Suddenly, something unexpected happened. “Our father saw that our relationship with him was improving,” Friedmann says. Todd had been prone to frequent arguments with their dad but those were now subsiding, and Friedmann had seemed emotionally distant during his time away at university, but was now growing closer. “We were becoming better, not worse. We were regular, balanced, normal people – but with something more.”

So when the brothers invited their dad, Tom Friedmann, an entrepreneur, on a road trip to Michigan to meet the head sheikh, he said yes. As he walked into Friday prayers and sat on a bench, surrounded by more than a hundred Muslim worshippers, questions swirled in his brain. But before he could sound a single skeptical note, the sheikh began his sermon – and the questions just dissolved. This gentle leader made clear that he wasn’t trying to exclude anyone, or set up his faith in opposition to anyone else’s. Friedmann’s father relaxed. That night the sheikh appeared to him in a dream, saying, “Everything will be okay.”

A painting of Rumi, the Persian mystic and poet for whom Friedmann’s restaurant is named, hangs on the wall.

A few years later, the sheikh appeared to Friedmann’s mom, too – not in a dream, but in the flesh, in Montreal. “She went to his talk and dhikr, and all her worries were vacuumed away,” Friedmann recounts. “From then on, it was like a new chapter. She used to be tired, always going home, lying in bed – that was her general program. Now she had new energy.”

And so it seemed only natural that, last February, when Friedmann wanted to marry a woman he’d met at the Sufi Center, the wedding took place at his parents’ home in Jewish suburbia – and the sheikh officiated. About thirty guests gathered in the living room for the ceremony, which featured traditional Sufi music. Friedmann’s father participated in the singing; his mother listened, beaming.

After all, it’s not like Friedmann spurned his Jewish identity to adopt his Muslim one. He still joins his parents for Jewish holidays. “Some people, their understanding of religion is like you’re on a hockey team. You’re on one side, the other team is on the enemy side,” he says. “We don’t have that understanding.”

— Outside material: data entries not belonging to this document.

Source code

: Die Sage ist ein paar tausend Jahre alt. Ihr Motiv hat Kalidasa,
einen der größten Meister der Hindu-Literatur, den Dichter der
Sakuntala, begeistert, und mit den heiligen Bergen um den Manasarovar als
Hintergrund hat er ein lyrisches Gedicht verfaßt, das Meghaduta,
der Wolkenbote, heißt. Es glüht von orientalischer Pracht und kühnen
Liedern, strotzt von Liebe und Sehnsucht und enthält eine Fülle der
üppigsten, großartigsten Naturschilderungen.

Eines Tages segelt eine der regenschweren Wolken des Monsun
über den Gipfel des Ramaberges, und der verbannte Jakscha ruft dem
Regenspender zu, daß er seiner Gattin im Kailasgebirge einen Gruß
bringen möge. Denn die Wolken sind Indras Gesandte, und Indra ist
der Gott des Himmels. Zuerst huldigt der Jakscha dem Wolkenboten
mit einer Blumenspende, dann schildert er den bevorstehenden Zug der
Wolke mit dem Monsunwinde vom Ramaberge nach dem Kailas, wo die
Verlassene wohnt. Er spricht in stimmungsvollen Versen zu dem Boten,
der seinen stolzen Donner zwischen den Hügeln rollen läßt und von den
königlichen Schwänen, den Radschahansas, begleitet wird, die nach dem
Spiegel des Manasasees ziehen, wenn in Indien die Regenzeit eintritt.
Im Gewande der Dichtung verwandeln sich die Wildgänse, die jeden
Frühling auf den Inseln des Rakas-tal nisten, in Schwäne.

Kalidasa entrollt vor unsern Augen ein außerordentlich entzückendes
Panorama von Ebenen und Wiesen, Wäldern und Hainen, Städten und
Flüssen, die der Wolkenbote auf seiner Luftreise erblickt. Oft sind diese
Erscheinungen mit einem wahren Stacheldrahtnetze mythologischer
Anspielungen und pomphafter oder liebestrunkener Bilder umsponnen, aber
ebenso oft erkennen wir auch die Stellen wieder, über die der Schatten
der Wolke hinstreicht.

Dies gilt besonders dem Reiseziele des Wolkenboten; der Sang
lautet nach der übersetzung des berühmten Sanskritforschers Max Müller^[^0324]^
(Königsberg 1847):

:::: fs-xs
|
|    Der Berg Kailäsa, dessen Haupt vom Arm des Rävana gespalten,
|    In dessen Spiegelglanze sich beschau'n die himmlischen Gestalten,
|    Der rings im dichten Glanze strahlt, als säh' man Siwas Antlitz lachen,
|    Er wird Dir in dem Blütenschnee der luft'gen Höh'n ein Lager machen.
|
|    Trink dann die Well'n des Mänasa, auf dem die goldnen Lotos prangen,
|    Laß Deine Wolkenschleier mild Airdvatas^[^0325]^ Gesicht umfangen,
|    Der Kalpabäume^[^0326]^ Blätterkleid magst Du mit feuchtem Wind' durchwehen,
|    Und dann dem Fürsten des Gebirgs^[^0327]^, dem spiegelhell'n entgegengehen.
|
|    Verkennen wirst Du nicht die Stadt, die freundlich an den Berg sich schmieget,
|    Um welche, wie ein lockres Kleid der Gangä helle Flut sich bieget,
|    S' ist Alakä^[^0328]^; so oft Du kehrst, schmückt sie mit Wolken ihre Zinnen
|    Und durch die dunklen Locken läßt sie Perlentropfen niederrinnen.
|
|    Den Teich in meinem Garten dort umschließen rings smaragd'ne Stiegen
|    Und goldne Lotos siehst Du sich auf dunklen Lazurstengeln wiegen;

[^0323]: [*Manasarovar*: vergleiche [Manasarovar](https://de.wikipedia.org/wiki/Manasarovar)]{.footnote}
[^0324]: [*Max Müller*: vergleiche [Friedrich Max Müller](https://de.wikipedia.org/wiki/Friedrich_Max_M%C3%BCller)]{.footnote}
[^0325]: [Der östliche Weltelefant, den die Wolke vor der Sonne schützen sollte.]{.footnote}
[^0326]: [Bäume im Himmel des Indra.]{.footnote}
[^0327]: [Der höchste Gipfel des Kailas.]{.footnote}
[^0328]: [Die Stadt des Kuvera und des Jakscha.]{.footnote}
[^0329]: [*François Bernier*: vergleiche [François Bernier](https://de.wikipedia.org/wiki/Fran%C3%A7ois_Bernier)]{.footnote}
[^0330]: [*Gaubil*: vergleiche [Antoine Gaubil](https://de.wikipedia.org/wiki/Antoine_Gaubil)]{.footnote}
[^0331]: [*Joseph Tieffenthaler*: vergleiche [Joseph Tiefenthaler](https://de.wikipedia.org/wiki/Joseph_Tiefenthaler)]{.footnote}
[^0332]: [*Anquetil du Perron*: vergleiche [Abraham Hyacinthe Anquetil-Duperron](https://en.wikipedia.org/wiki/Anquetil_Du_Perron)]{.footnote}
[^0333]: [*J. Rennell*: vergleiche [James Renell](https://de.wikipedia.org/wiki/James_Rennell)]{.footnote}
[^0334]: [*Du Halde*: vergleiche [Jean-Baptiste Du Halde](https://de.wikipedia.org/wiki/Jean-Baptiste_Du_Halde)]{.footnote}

It’s five p.m., which means two things: Friedmann needs to pray, and the exterior lights at Rumi Restaurant need to be turned on. The first is no problem: Friedmann disappears into a back room, where he keeps a prayer rug, and spends a few solitary minutes there. The second is tougher: the halogen bulb on the terrace is busted.

On his way out to buy a new one, Friedmann grabs his turban and robe, which he stashes in his car for use at the mosque later. “I usually don’t wear my turban in public – to keep a low profile,” he explains. “Sometimes people look at me funny.” Although he has never been attacked, strangers have buttonholed him in the street to ask, “Where are you really from?” – a loaded question these days. His brother, who sports the turban and a longer beard, has gotten called “Bin Laden.” A stranger once spit on the sidewalk in disgust while passing him by.

Arabic calligraphy adorns the wall above the kitchen.

Once at the hardware store, Friedmann takes a long time in the light bulb aisle. Which halogen option to choose? “This one’s 250 watts, that’s too much, no? Too much light is no good – it can make the thing explode!”

As he grabs a 150-watt bulb instead, I mention that what he just said echoes a mystical idea in Judaism, that it’s dangerous to achieve too much enlightenment at once.

The Sufis also warn against getting too “drunk on God,” he says. “You need to be balanced, with your two wings: sharia [Islamic law] and haqiqa [mystical truth].” The physical and the spiritual. Matière and lumière.

And with that, he rushes back to the restaurant and the broken light.